January 09, 2009 | "Forbes.com"

The central bank offers billions in emergency loans to banks, but they still face high credit risks in 2009.

As in the United States, Japan wants its banks to lend rather than sit on their money. To that end, furthering the provision of credit to cash-strapped businesses, Japan's central bank will extend 1.2 trillion yen ($13.3 billion) in emergency loans to financial institutions. But as long as corporate earnings remain bleak, the banks risk incurring more bad debts in the new year.

The Bank of Japan said Thursday it will offer near-zero-interest loans to banks and will accept corporate bonds and commercial paper as collateral, in a bid to lubricate short-term funding for company operations. There will be six rounds of lending between now and March, and the interest rate on the loans will be 0.1%, the same as the central bank's key overnight lending rate.

But, even with an extra source of financing from the government, Japanese banks face higher credit costs. Exporters have seen their earnings savaged as a consequence of the global demand slump and the yen's surge in 2008. The risk of nonperforming loans is shifting from the real estate and construction sectors to manufacturing, and from small and medium-sized enterprises to large companies, Merrill Lynch analyst Mitsumasa Okamoto wrote in a report issued Thursday. Despite rock-bottom interest rates that will boost bond-related incomes and lower the risk of heavy equity losses as the stock market becomes less volatile in 2009, "it's unlikely that bank earnings will improve in isolation while industry earnings deteriorate," the report said.

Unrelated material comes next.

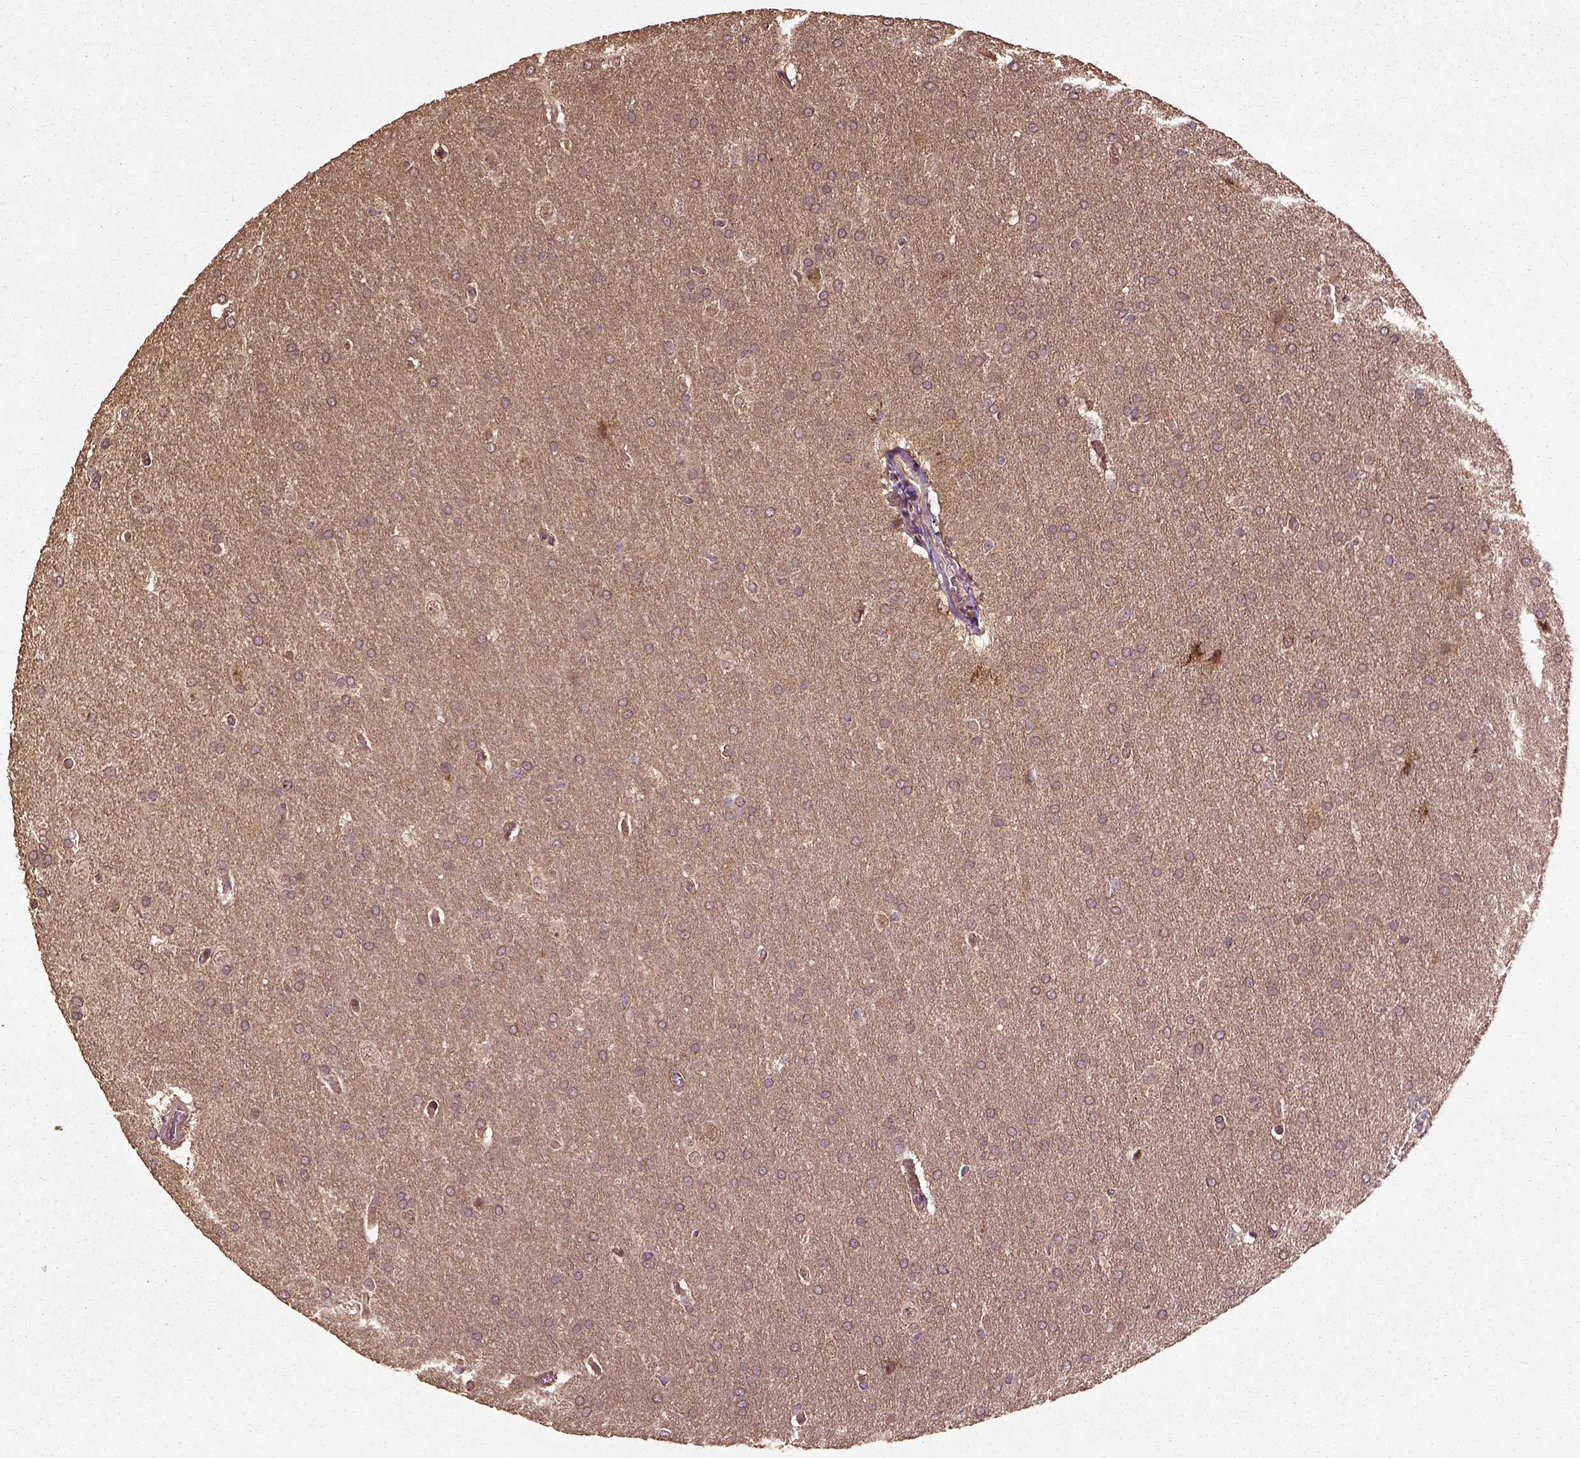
{"staining": {"intensity": "weak", "quantity": "<25%", "location": "cytoplasmic/membranous"}, "tissue": "glioma", "cell_type": "Tumor cells", "image_type": "cancer", "snomed": [{"axis": "morphology", "description": "Glioma, malignant, Low grade"}, {"axis": "topography", "description": "Brain"}], "caption": "Immunohistochemical staining of malignant low-grade glioma shows no significant positivity in tumor cells. Nuclei are stained in blue.", "gene": "ERV3-1", "patient": {"sex": "female", "age": 32}}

Major Japanese banks, formerly flush enough to embark on a Wall Street shopping spree during last year's U.S. financial meltdown, have since had to scramble to raise capital. The latest central bank measure follows government moves to shore up the banking system by buying the shares of banks, which suffered heavy losses on their own equity portfolios--which they count as part of their reserves--last year as the country's stock market went into a dive. The central bank also took the aggressive step last month of buying commercial paper outright for the first time.

In Thursday trading, Tokyo's Nikkei 225 index tumbled by 362.82 points, or 3.9%, to 8,876.42, before the central bank's announcement.